Essentially, we are in good standing, have a disaster plan, and should be OK if the problems remain at the scale they are right now. If the economy grinds to a halt, we’d be doomed just like everyone else.
So now we have to consider what’s been called a bailout for the big banks. Certain businesses are “too big to fail.” I don’t think airlines or car makers fit into this group. Let the market handle their failure. Take out the national pride about domestic ownership of the local auto industry, and the decision is much easier. But when it comes to our investment banks, liquidity in the financial sector, systemwide confidence in the currency, the economy, the instruments of finance — well, then I reluctantly agree that we can’t let the banking system fail.
We need to buy up their distressed assets at a fire-sale price, insert liquidity into the market, and restore confidence with a grandiose action. We should also (like B of A) buy these mortgage-backed securities at a price that is likely to make a profit. The stars are aligned. For once, Congress can buy something low, sell high, and fix a problem at the same time! Why are so many people against a “bailout” when other banks are doing similar things for a profit motive? Must be because we are rightly jaded at our government’s ability to actually negotiate a good deal for us. But why?

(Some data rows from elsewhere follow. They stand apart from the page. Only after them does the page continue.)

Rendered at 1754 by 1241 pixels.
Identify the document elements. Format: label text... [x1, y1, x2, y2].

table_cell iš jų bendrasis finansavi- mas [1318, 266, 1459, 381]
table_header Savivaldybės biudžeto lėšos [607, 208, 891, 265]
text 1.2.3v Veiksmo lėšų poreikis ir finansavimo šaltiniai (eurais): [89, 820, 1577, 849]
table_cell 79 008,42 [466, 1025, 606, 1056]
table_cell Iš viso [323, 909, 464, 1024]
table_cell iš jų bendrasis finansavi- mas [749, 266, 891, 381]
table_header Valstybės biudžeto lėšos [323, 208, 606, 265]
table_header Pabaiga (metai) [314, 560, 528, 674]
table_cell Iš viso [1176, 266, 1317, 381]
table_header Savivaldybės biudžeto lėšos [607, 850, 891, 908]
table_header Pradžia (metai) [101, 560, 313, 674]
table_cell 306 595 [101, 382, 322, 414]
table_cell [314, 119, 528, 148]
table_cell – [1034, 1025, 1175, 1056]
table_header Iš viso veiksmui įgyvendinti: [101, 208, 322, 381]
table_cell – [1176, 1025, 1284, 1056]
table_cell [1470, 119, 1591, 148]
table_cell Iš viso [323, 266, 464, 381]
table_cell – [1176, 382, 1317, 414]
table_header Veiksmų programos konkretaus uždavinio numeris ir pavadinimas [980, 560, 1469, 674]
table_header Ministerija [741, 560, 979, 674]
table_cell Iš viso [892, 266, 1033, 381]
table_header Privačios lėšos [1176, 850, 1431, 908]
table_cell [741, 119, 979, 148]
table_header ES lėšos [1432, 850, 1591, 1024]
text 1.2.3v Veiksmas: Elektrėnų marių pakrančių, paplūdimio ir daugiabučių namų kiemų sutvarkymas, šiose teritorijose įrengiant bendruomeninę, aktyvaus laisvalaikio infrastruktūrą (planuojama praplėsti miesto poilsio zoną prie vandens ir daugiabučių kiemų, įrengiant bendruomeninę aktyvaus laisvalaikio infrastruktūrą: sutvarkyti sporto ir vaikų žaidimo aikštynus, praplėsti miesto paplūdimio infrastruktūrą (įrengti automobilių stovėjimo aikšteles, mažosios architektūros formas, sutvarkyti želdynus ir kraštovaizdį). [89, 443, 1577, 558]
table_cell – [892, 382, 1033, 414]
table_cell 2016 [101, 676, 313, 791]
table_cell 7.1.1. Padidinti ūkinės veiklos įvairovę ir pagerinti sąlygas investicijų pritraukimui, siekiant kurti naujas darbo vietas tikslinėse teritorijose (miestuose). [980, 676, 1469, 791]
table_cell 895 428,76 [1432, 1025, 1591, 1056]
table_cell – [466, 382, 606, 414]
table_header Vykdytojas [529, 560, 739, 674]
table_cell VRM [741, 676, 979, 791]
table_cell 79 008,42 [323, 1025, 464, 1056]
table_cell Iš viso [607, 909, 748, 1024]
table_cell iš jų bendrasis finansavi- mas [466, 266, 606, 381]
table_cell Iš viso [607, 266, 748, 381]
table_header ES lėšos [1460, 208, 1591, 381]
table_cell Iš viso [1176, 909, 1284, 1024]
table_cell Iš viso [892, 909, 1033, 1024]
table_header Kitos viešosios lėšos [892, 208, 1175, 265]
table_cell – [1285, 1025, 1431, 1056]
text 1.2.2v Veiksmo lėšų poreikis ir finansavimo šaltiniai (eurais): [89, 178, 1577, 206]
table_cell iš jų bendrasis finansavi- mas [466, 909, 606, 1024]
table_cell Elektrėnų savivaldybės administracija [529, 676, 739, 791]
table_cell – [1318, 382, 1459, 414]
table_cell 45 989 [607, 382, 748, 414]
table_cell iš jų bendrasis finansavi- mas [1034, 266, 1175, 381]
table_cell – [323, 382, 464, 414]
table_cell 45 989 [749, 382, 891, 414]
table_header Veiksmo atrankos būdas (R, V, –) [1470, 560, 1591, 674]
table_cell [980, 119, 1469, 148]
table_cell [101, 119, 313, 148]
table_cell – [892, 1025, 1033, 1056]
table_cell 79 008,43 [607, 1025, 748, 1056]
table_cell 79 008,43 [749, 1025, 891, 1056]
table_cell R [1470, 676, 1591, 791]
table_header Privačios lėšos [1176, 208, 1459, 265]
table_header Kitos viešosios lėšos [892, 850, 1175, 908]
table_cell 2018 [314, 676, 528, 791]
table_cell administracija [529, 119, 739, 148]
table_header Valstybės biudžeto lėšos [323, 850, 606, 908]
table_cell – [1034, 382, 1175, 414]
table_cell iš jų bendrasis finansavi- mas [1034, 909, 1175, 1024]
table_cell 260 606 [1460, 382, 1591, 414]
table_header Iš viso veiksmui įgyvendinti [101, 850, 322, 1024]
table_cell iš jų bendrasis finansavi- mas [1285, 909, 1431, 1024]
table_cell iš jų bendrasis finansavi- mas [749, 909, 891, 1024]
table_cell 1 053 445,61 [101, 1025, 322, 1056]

Government in this country often ignores small business, and it’s a scandal. It’s like Hollywood or any other winner-take-all sector: The most visible and most popular get all the attention. The stars get all the press coverage. Enron, HP, big oil, Google, etc. Their ability to spend money getting close to politicians makes them front of mind. Politicians get the mistaken belief that what these companies say, do or want is “good for business.” But the majority of the American GDP, the majority of American jobs and the majority of American innovation come from small businesses. And “what’s good” for the top 5% of businesses is not often what’s good for the bulk of us that operate with courage, dedication, entrepreneurship, and fresh ideas — but under the radar.